Set of tasks:
A – In the chat about Clojure exercises, which exercise replaced the deprecated lists exercise?
B – Extend the chat about Clojure exercises, picking up right after its final line.

I deprecated the lists exercise and replaced it with a new one, Card Games: https://exercism.org/tracks/clojure/exercises/card-games

roelof11:10:02

@porkostomus bummmer, did then that one for nothing 😞

slipset11:10:15

Not at all. You get to ponder why it was deprecated and how that exercise is influenced other languages, but mostly totally meaningless in Clojure.

roelof12:10:21

Also a valid point. But then first wait on mentoring on a challenge I submittted yesterday

Bobbi Towers12:10:09

The strange part is, that exercise was actually written for Clojure. It was the first one created for the syllabus, before we really knew what we were doing

Bobbi Towers13:10:19

We need an exercise for teaching maps, but I tried porting the dictionaries exercise from the C# track and it's the same situation, it's all about writing functions to create a map, add something to a map, remove an item, replace an item. All things that you actually have to learn to do in other languages, but in Clojure just amount to wrapping a core function (or in the case of creating a map, just typing 2 characters), which I can't bring myself to ask of people. There's value in porting exercises from other tracks because it provides something familiar to students who have seen the exercise before, and creates a consistent tone across the website. But I think this is a situation where I just need to write one from scratch.

slipset13:10:40

I think that from my daughters perspective, the first thing for her to grasp is the concept of a mapping. We did the robot thingy together yesterday, and I did use some maps there for figuring out the next direction on a right or left move. This made sense to her. We haven’t gone into mutating maps yet, although we actually did that in the robot thing, but I framed it more in terms of the update fn than on maps.

roelof13:10:18

@slipset which robot one did you do then ? As far as I know there are 2 robot challenges

Bobbi Towers13:10:07

robot-simulator is the one with the turns

roelof13:10:28

and then you have robot-name . which I think you can use a list to keep track that there are not 2 with the same name @porkostomus

slipset13:10:21

I was thinking of the robot simulator

slipset13:10:55

Spoiler alert 🙂

(def right {:n :e
            :e :s
            :s :w
            :w :n})

Geospatial object listing tasks:
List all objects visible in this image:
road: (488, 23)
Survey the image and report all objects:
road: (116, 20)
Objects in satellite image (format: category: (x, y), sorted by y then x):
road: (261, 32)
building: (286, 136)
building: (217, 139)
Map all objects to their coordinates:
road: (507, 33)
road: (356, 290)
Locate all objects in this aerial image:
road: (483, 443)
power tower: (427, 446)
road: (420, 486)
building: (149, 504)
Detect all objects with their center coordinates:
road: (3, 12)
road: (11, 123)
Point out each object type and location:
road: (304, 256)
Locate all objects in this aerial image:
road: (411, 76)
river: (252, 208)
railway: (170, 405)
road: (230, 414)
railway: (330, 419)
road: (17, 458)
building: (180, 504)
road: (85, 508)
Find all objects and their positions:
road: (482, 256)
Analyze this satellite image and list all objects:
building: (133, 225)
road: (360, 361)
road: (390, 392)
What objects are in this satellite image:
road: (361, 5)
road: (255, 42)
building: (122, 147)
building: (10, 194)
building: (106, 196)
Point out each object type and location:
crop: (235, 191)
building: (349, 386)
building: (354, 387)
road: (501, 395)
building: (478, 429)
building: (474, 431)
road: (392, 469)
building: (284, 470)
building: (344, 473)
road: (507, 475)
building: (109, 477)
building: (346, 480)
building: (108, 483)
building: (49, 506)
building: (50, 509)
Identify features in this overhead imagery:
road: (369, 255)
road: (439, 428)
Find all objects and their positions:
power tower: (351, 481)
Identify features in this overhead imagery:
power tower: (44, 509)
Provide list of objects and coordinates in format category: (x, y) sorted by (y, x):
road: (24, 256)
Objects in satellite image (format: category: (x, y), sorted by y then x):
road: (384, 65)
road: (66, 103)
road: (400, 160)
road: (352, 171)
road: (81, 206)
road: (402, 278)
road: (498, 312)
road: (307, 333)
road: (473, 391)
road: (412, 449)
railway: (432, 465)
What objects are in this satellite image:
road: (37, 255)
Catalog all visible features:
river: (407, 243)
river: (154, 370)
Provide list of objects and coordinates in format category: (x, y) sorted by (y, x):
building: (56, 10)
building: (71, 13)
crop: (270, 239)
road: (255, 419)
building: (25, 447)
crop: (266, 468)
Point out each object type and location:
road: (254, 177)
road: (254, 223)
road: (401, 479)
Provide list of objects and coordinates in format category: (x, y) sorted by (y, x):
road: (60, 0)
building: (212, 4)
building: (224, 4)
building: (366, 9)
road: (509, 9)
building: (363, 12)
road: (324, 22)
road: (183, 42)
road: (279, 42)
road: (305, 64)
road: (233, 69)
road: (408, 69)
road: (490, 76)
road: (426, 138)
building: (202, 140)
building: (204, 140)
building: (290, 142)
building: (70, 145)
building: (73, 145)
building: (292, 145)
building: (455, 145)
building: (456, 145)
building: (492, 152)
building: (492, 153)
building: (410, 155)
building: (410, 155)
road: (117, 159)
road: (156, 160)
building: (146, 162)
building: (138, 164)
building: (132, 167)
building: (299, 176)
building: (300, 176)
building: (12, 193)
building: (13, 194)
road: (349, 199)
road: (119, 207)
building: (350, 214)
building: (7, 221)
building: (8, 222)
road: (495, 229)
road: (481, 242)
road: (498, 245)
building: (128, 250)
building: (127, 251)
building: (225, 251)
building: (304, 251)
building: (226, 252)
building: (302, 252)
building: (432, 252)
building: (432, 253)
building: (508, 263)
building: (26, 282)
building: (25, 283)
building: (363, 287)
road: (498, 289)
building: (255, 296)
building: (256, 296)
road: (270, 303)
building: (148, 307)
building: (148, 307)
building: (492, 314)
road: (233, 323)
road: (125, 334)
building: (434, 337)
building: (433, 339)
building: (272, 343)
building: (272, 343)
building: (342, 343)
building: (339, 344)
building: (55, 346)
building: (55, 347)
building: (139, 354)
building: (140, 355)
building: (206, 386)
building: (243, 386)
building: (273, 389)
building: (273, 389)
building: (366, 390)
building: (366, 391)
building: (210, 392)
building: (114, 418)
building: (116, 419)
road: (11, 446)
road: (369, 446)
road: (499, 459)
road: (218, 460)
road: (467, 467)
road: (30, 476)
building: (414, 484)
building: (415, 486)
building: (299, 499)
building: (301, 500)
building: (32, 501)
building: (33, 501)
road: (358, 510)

Answers for this exercise:
A – Card Games

B –
(def left {:n :w
           :w :s
           :s :e
           :e :n})

(defn advance [c d]
  (cond (= d :n) (update c 1 inc)
        (= d :w) (update c 0 dec)
        (= d :s) (update c 1 dec)
        (= d :e) (update c 0 inc)))

(defn move-robot [coords inst]
  (cond (= \R inst) (update coords :d right)
        (= \L inst) (update coords :d left)
        (= \A inst) (update coords :c advance (:d coords))
        :else (do (println "this is not a legal instruction:" inst) coords)))

(reductions move-robot {:c [7 3] :d :n} "RAALALx")

roelof13:10:57

that one I did not try. Looked too diffulcult for a beginner in clojure

Bobbi Towers18:10:40

Added the "Coordinate Transformation" exercise, which teaches atoms and closures https://exercism.org/tracks/clojure/exercises/coordinate-transformation

roelof18:10:21

Thanks, looks also a complex one to learn clojure as a beginner

Bobbi Towers19:10:06

I ported it from the JavaScript track. I struggled with it as a student because I hadn't learned any JavaScript before, but it seemed to port to Clojure pretty nicely. The memoization part was difficult for me, but then I found an example from the Clojure documentation that fit the problem perfectly, so it's linked in the hints.